En una oportunidad, en una pulpería tucumana donde corría la ginebra y la caña alentando al pobrerío, tras la interpretación de pericones, madiacañas, vidalitas, cielitos y mulizas, se suscitó una payada entre el rubio Chingolo y su hermano, el negro Canta. El Chingolo comenzó

A los blancos hizo Dios,
a los mulatos San Pedro,
a los negros hizo el diablo
para tizón del infierno.

En medio de los aplausos de sus parciales, el rubio miró a su ocasional rival esperando la respuesta. Ésta no se hizo esperar.
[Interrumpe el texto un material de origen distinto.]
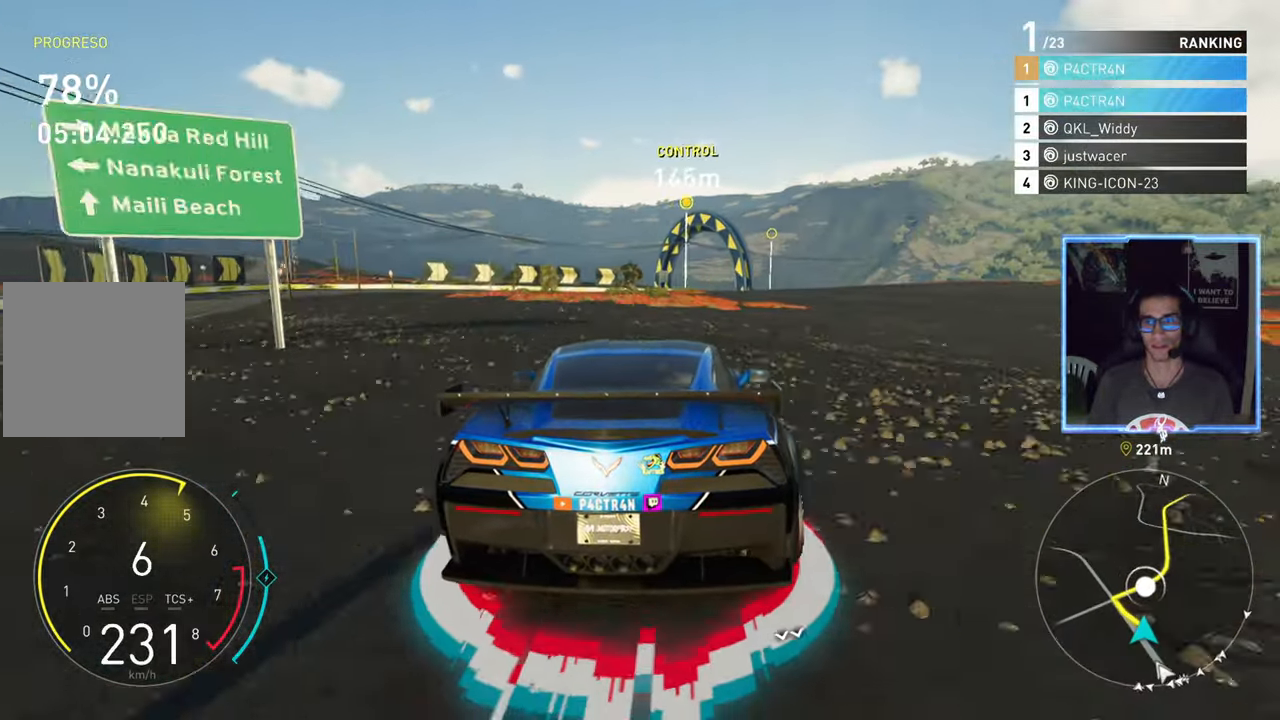
{"dt_ms": 500, "buttons": ["R2"], "left_stick": "center", "right_stick": "center", "events": [[133, "left_stick", "center"], [350, "left_stick", "right"], [500, "left_stick", "center"]]}
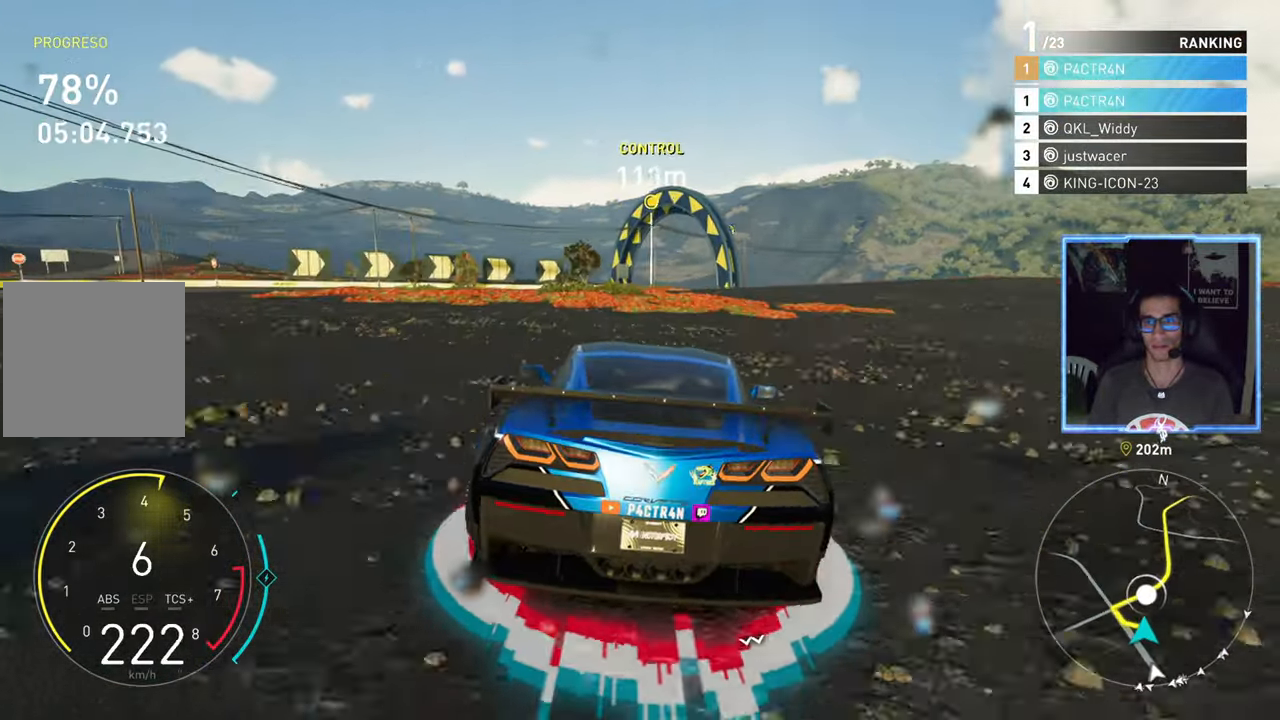
{"dt_ms": 500, "buttons": ["R2"], "left_stick": "right", "right_stick": "center", "events": [[66, "left_stick", "right"]]}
Con melodioso acento y mucha serenidad, el negro Canta observó:

El decirme negro a mi
es ponerme una corona,
porque de negro se viste
el Santo Padre de Roma.

No fueron pocos los aplausos para el negro, pero, como buscando camorra, el Chingolo retrucó:

Si ves a un blanco comiendo
de algún negro en compañía;
o el blanco le debe al negro
o es del negro la comida.

El aludido, sin perder la serenidad, tras unas puntadas soberbias, moduló esta respuesta:

El ser negro no es afrenta
ni color que quita fama,
que el zapato negro luce
en el pie de cualquier dama.

El Chingolo siguió en sus trece, tratando de zaherir a su rival que muy sereno aguantaba:
El negro y el sinvergüenza
nacieron de una barriga,
el negro nació debajo
con el sinvergüenza encima.

El negro Canta quería seguir manteniendo la ecuanimidad llevando mediante al canto a la reflexión del rubio.

Si el negro sufre la muerte,
el blanco también lo sufre.
Esta sangre de mis venas,
es roja como la tuya.

Si tú naciste desnudo
yo también nací desnudo.
Vengo de Adán y de Eva,
la misma cosa que tú.

Chingolo quiso variar la temática y cantó:

Les gusta hablar a los negros
de tradición y de gloria.
luchemos por la justicia
que lo demás son historias.

Canta saltó como picado por una serpiente.

¿Hablaste tú de Caín?,
en los negros no hay traición,
fue Judas, un blanco malo,
que traicionó al Señor.

Negros no hubo en la Pasión,
indios no se conocía,
mulatos tampoco habían.
Fue de blancos la función.

Chingolo que había tomado una apariencia de enojo, retrucó con los arpegios de guitarra:

Observo negro que tienes,
Aguado y el chirle el talento.
¿Sabes lo que es tu cerebro?.
Una empanada de viento.

Y a pesar de los pesares
y toda mi aplicación,
sólo he sacado de ti,
lo que el negro del sermón.

Los presentes que veían claramente el triunfo del negro, lo escucharon terminar diciendo:
Dios hizo al blanco y al negro,
sin declararlo mejores,
les mandó iguales dolores,
bajo de una misma cruz.

Así nadie se agravie,
a todo se ha de poner
el nombre con que se llama
lo que recibió al nacer.

Al ver que los ánimos se iban caldeando, temerosos de que la payada pudiera llegar a más, en medio de fraternales aplausos, los circunstantes dieron por terminado el cotejo. Jamás podían tener ellos el más mínimo disgusto. Sabían guardar las formas y el nexo fraternal que los unía era definitivamente poderoso.